## TEXTO DE ORIGEN
======
    Por desgracia (para todos) creo que tienes demasiadas esperanzas y confianza puestas en el hombre, cuando la realidad es que no es así, no es así, nunca fue así.

    Respecto a lo que menciona Kabe…, una cosa es que no se hable de guerras y de hambre, o que no salga en los medios de comunicación «del primer mundo», y otras que ocurra; la violación de derechos humanos está a la orden del día, y hace tiempo leí (no recuerdo en qué medio) que el siglo XX había sido el siglo con más guerras y violencia de toda la historia de la humanidad (toda la historia que está registrada, obviamente). No podemos olvidar que, a nivel histórico, el estallido de la primera bomba atómica fue «anteayer», como quien dice.

  4. Me gusta pensar bianamaran, que no sólo estamos intentando lograr que la técnica y la tecnología avance, eso es algo palpable. Espero además que como grupo humano, avancemos también. Seamos más justos, más listos, y demos más de nosotros mismos. Es pedir demasiado estoy de acuerdo, y no lo veremos en los próximos 10 años, pero ojalá que en 100 años el cambio ya se note.
======
## QUÉ ELABORAR
Cambia «esperanzas» por «expectativas» y copia el texto de origen desde «Por desgracia (para» hasta «nunca fue así.», ambos incluidos.

[Elementos extraídos de una colección]
======
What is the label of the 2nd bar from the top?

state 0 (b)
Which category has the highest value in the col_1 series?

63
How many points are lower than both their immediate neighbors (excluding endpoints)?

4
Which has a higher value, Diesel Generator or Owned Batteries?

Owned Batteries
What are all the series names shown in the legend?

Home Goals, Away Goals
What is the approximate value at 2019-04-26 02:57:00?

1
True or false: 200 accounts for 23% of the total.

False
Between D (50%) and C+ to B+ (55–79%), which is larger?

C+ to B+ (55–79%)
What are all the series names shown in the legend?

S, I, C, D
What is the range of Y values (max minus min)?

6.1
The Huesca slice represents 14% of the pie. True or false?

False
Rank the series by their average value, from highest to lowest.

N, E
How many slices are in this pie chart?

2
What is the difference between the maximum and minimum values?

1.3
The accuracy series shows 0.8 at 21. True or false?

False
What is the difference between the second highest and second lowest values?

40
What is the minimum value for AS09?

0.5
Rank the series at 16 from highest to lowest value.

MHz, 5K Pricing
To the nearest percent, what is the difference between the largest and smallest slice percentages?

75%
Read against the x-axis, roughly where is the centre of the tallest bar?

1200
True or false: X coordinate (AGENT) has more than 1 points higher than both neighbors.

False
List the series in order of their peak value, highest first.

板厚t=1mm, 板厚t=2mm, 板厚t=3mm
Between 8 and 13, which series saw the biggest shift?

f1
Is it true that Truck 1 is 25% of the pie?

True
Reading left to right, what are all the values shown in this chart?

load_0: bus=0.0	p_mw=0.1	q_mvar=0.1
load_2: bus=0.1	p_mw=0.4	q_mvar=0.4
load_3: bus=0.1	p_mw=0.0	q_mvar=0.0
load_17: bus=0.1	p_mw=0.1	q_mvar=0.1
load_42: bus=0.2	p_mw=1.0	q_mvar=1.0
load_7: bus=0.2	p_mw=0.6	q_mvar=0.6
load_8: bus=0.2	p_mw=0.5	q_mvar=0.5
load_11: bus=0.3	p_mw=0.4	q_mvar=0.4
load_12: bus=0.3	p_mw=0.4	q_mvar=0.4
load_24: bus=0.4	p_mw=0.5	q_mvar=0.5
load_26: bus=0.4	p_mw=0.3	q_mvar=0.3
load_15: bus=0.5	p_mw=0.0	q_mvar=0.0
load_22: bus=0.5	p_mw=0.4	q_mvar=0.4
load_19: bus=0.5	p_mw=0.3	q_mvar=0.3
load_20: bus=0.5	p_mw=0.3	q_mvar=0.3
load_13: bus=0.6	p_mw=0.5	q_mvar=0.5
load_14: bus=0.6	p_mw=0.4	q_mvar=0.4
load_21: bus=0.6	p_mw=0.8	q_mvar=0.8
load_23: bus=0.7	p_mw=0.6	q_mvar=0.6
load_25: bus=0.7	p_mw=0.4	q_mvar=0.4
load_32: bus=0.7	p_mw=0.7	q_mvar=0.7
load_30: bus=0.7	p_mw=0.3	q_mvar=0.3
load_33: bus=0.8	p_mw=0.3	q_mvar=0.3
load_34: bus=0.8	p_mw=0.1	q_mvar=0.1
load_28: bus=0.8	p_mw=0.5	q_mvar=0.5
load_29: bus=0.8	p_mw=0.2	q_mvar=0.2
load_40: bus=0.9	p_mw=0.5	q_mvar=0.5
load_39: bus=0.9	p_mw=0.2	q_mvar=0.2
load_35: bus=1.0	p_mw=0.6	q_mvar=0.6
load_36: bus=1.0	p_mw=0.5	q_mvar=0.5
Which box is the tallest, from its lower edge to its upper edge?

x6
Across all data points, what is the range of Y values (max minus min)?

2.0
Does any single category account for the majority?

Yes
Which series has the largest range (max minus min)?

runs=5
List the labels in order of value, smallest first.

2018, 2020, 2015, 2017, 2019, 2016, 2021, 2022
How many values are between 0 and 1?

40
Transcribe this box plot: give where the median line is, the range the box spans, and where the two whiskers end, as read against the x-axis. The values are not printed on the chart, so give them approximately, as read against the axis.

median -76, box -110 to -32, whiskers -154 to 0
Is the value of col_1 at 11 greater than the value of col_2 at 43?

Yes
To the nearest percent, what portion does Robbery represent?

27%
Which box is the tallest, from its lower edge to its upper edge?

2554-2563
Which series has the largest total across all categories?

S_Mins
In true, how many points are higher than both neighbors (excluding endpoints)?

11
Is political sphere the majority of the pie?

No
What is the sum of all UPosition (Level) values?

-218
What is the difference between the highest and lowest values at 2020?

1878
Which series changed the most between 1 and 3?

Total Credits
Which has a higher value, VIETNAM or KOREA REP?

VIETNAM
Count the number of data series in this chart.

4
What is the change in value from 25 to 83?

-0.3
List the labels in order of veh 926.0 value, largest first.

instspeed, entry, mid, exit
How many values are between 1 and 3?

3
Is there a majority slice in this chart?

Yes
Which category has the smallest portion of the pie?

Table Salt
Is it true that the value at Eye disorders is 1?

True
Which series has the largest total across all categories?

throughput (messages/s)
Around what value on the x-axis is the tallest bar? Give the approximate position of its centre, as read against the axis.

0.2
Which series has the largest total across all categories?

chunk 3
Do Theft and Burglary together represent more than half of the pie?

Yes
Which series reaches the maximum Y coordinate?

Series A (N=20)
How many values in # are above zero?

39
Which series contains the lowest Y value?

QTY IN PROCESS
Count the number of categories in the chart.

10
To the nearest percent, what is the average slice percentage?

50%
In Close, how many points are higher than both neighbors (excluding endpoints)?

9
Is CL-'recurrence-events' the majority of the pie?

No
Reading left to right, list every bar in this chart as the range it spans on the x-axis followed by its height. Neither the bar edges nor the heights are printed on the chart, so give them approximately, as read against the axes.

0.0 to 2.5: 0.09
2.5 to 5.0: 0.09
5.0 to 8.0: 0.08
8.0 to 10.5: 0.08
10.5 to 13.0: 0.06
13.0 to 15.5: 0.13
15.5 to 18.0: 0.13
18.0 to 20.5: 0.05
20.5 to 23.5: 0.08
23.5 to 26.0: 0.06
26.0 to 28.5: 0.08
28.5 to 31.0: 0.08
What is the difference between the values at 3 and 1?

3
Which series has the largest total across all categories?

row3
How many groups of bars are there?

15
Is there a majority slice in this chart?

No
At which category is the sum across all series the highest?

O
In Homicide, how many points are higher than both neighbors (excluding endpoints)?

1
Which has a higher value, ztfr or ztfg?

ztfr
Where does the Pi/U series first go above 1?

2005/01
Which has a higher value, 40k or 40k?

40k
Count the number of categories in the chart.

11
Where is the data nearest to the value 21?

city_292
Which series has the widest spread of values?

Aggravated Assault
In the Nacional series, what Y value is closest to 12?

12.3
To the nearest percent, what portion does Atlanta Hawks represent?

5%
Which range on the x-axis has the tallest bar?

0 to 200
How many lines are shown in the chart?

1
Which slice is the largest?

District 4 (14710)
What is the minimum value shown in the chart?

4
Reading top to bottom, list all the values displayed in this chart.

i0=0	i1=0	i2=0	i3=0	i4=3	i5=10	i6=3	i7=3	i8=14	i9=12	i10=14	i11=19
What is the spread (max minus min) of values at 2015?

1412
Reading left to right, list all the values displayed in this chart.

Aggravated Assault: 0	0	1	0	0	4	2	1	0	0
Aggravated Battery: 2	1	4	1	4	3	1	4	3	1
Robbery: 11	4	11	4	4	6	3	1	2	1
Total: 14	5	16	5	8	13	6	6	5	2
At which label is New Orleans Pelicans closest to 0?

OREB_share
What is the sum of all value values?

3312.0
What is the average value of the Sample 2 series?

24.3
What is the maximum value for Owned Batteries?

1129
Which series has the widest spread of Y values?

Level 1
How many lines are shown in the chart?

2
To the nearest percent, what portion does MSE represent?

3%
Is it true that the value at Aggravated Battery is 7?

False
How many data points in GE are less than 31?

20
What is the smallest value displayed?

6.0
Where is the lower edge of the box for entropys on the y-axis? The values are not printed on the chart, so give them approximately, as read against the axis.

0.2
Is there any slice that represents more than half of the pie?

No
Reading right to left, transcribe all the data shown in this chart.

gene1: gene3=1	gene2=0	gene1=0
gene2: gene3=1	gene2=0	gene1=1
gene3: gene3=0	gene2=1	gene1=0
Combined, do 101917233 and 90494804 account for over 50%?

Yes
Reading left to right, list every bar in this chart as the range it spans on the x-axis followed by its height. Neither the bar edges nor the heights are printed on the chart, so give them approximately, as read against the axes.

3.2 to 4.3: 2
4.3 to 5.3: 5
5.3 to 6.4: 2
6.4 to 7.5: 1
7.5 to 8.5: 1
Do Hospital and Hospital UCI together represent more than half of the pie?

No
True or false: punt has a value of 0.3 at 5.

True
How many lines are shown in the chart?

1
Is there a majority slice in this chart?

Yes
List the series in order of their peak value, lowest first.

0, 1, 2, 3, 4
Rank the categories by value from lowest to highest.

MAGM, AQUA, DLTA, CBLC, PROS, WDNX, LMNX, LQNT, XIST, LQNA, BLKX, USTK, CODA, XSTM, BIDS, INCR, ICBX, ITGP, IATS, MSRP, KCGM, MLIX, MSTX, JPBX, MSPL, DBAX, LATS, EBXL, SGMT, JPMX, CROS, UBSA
======
## RESPUESTA REDACTADA
Por desgracia (para todos) creo que tienes demasiadas expectativas y confianza puestas en el hombre, cuando la realidad es que no es así, no es así, nunca fue así.